1. Remove old solder from connection pads. You will need something that absorbs molten tin. Normally you would use wick, but if you have any spare flexible cable, there's a high chance it will have a similar structure to wick, but honestly I'd just buy wick instead. :)

EDIT: Forgot to tell how to use wick.
Easy - stretch it out a little so it's wider, put some flux on it, place it on top of a portion of tin you want to remove, and then heat it all up with soldering iron right from the top. This will heat up wick and solder underneath it, and should absorb tin. Remove wick and soldering iron together, as you may end up with wick soldered to a board. :)

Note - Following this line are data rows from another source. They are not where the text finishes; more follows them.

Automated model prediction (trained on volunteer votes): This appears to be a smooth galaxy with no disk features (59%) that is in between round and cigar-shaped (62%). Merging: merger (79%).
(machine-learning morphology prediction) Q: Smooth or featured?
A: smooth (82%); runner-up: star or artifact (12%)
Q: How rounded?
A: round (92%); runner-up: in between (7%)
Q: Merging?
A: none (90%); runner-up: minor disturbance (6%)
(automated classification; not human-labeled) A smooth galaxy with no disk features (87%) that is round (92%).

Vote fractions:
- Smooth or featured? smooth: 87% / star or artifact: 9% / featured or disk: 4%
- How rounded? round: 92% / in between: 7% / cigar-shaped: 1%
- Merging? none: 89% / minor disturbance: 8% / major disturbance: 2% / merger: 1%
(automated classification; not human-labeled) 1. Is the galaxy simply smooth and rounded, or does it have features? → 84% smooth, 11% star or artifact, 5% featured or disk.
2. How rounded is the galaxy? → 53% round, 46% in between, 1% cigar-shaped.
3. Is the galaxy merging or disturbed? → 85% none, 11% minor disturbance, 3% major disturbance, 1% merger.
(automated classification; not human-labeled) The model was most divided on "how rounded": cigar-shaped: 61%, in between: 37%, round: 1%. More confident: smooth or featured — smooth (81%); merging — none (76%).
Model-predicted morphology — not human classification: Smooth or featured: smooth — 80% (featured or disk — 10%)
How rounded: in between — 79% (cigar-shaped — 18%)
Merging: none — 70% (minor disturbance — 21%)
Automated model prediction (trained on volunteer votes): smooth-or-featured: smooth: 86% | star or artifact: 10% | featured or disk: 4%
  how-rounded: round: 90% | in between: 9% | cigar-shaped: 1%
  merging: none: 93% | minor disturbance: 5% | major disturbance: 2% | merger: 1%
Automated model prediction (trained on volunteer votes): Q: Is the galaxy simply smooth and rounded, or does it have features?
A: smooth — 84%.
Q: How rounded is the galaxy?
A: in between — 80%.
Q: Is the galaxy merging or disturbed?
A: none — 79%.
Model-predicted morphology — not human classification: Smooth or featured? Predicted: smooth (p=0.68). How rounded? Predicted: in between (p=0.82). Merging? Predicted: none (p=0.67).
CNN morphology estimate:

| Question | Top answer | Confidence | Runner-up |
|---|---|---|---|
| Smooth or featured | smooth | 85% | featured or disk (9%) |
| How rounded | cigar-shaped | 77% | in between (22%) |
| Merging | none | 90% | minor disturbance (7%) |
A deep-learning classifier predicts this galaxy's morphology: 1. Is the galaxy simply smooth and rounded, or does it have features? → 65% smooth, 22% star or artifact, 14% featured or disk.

Old tin will refuse sticking to anything. That's why you should apply flux on it before proceeding. Flux is a chemical that removes oxides and promotes bonding. I am not aware of any replacements found around the house, unless you have a violin, then you could use rosin as a flux for leaded tin.

2. With your pads clean, you will be able to place a socket where it should be. Solder first pin of a socket in place, and last pin. If you think you did a poor job, you may heat up these two joints, one at a time, and make small adjustments. Remember not to heat up socket pin for too long (count to 4 or something), as socket plastic may melt and deform.

Blowing with your mouth at a freshly made joint actually helps cure it faster, so you don't have to wait 10 seconds in awkward position for the tin to go solid.
If it takes 10 seconds for the bond to cure, you're using too high temperature, by the way.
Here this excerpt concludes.